==== DATA FOR THE TASK
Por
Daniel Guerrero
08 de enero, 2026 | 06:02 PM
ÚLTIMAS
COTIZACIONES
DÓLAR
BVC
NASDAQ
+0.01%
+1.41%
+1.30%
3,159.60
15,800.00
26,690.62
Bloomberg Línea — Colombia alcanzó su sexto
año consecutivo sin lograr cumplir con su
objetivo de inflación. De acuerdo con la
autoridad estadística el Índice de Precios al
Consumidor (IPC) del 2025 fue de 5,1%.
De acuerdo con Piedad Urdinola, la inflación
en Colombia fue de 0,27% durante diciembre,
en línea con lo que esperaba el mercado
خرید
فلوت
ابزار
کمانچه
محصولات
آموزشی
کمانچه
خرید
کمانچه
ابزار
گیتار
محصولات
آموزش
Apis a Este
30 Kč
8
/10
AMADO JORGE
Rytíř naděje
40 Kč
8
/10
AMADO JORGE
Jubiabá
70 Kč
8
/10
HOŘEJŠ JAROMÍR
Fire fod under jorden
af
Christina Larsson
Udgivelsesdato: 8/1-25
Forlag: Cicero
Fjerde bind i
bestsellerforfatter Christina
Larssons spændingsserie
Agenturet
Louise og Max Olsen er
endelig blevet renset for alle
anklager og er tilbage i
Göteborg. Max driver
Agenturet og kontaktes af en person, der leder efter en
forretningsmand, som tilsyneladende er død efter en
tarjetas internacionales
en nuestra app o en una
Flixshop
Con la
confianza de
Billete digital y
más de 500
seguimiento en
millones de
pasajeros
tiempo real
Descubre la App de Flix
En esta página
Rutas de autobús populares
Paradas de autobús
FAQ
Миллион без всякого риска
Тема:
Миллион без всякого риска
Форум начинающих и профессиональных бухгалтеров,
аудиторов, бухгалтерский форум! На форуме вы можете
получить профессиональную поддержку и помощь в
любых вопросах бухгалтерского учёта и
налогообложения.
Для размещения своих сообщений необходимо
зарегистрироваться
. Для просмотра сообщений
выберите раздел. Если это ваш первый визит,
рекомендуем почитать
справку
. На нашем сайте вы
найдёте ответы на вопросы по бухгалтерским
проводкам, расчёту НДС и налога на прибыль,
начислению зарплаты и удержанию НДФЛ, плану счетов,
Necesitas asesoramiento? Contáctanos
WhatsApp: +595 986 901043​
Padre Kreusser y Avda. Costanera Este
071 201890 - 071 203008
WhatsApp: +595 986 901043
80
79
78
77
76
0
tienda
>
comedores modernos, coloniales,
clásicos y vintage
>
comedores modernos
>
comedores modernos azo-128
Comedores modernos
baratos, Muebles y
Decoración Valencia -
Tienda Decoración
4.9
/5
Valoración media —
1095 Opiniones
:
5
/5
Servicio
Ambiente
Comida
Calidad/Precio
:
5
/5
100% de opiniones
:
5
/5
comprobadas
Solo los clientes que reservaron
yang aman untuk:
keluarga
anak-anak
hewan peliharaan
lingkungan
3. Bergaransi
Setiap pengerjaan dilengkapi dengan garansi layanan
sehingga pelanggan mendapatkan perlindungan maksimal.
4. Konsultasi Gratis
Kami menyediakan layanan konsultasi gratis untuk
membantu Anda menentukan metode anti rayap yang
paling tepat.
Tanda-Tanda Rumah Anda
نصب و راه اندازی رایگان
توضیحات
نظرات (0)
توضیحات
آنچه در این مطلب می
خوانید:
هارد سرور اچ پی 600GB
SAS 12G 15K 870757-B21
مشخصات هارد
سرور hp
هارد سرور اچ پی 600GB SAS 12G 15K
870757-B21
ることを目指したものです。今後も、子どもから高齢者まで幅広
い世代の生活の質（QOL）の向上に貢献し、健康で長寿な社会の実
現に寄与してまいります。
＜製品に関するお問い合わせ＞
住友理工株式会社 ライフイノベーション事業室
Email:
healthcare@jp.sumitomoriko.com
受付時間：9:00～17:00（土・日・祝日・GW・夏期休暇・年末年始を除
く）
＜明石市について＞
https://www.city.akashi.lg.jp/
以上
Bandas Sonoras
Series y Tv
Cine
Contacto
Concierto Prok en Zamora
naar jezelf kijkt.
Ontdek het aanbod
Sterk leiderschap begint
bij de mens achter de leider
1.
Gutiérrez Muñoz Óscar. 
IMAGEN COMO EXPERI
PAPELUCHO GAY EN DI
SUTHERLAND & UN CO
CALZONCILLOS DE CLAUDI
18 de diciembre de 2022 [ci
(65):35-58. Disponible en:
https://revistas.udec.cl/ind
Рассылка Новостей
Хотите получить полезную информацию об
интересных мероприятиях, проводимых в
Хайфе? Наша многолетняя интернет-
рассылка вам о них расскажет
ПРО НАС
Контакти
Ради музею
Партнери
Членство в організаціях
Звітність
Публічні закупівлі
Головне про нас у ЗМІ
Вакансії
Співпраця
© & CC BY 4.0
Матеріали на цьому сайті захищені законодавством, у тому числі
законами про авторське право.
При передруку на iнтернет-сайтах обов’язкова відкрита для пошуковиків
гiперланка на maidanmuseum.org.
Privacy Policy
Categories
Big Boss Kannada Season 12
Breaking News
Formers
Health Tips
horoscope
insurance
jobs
========
• [TASK INSTRUCTIONS]: Give back the entire listing exactly as it was written.

• [ANSWER SPACE]:
Por
Daniel Guerrero
08 de enero, 2026 | 06:02 PM
ÚLTIMAS
COTIZACIONES
DÓLAR
BVC
NASDAQ
+0.01%
+1.41%
+1.30%
3,159.60
15,800.00
26,690.62
Bloomberg Línea — Colombia alcanzó su sexto
año consecutivo sin lograr cumplir con su
objetivo de inflación. De acuerdo con la
autoridad estadística el Índice de Precios al
Consumidor (IPC) del 2025 fue de 5,1%.
De acuerdo con Piedad Urdinola, la inflación
en Colombia fue de 0,27% durante diciembre,
en línea con lo que esperaba el mercado
خرید
فلوت
ابزار
کمانچه
محصولات
آموزشی
کمانچه
خرید
کمانچه
ابزار
گیتار
محصولات
آموزش
Apis a Este
30 Kč
8
/10
AMADO JORGE
Rytíř naděje
40 Kč
8
/10
AMADO JORGE
Jubiabá
70 Kč
8
/10
HOŘEJŠ JAROMÍR
Fire fod under jorden
af
Christina Larsson
Udgivelsesdato: 8/1-25
Forlag: Cicero
Fjerde bind i
bestsellerforfatter Christina
Larssons spændingsserie
Agenturet
Louise og Max Olsen er
endelig blevet renset for alle
anklager og er tilbage i
Göteborg. Max driver
Agenturet og kontaktes af en person, der leder efter en
forretningsmand, som tilsyneladende er død efter en
tarjetas internacionales
en nuestra app o en una
Flixshop
Con la
confianza de
Billete digital y
más de 500
seguimiento en
millones de
pasajeros
tiempo real
Descubre la App de Flix
En esta página
Rutas de autobús populares
Paradas de autobús
FAQ
Миллион без всякого риска
Тема:
Миллион без всякого риска
Форум начинающих и профессиональных бухгалтеров,
аудиторов, бухгалтерский форум! На форуме вы можете
получить профессиональную поддержку и помощь в
любых вопросах бухгалтерского учёта и
налогообложения.
Для размещения своих сообщений необходимо
зарегистрироваться
. Для просмотра сообщений
выберите раздел. Если это ваш первый визит,
рекомендуем почитать
справку
. На нашем сайте вы
найдёте ответы на вопросы по бухгалтерским
проводкам, расчёту НДС и налога на прибыль,
начислению зарплаты и удержанию НДФЛ, плану счетов,
Necesitas asesoramiento? Contáctanos
WhatsApp: +595 986 901043​
Padre Kreusser y Avda. Costanera Este
071 201890 - 071 203008
WhatsApp: +595 986 901043
80
79
78
77
76
0
tienda
>
comedores modernos, coloniales,
clásicos y vintage
>
comedores modernos
>
comedores modernos azo-128
Comedores modernos
baratos, Muebles y
Decoración Valencia -
Tienda Decoración
4.9
/5
Valoración media —
1095 Opiniones
:
5
/5
Servicio
Ambiente
Comida
Calidad/Precio
:
5
/5
100% de opiniones
:
5
/5
comprobadas
Solo los clientes que reservaron
yang aman untuk:
keluarga
anak-anak
hewan peliharaan
lingkungan
3. Bergaransi
Setiap pengerjaan dilengkapi dengan garansi layanan
sehingga pelanggan mendapatkan perlindungan maksimal.
4. Konsultasi Gratis
Kami menyediakan layanan konsultasi gratis untuk
membantu Anda menentukan metode anti rayap yang
paling tepat.
Tanda-Tanda Rumah Anda
نصب و راه اندازی رایگان
توضیحات
نظرات (0)
توضیحات
آنچه در این مطلب می
خوانید:
هارد سرور اچ پی 600GB
SAS 12G 15K 870757-B21
مشخصات هارد
سرور hp
هارد سرور اچ پی 600GB SAS 12G 15K
870757-B21
ることを目指したものです。今後も、子どもから高齢者まで幅広
い世代の生活の質（QOL）の向上に貢献し、健康で長寿な社会の実
現に寄与してまいります。
＜製品に関するお問い合わせ＞
住友理工株式会社 ライフイノベーション事業室
Email:
healthcare@jp.sumitomoriko.com
受付時間：9:00～17:00（土・日・祝日・GW・夏期休暇・年末年始を除
く）
＜明石市について＞
https://www.city.akashi.lg.jp/
以上
Bandas Sonoras
Series y Tv
Cine
Contacto
Concierto Prok en Zamora
naar jezelf kijkt.
Ontdek het aanbod
Sterk leiderschap begint
bij de mens achter de leider
1.
Gutiérrez Muñoz Óscar. 
IMAGEN COMO EXPERI
PAPELUCHO GAY EN DI
SUTHERLAND & UN CO
CALZONCILLOS DE CLAUDI
18 de diciembre de 2022 [ci
(65):35-58. Disponible en:
https://revistas.udec.cl/ind
Рассылка Новостей
Хотите получить полезную информацию об
интересных мероприятиях, проводимых в
Хайфе? Наша многолетняя интернет-
рассылка вам о них расскажет
ПРО НАС
Контакти
Ради музею
Партнери
Членство в організаціях
Звітність
Публічні закупівлі
Головне про нас у ЗМІ
Вакансії
Співпраця
© & CC BY 4.0
Матеріали на цьому сайті захищені законодавством, у тому числі
законами про авторське право.
При передруку на iнтернет-сайтах обов’язкова відкрита для пошуковиків
гiперланка на maidanmuseum.org.
Privacy Policy
Categories
Big Boss Kannada Season 12
Breaking News
Formers
Health Tips
horoscope
insurance
jobs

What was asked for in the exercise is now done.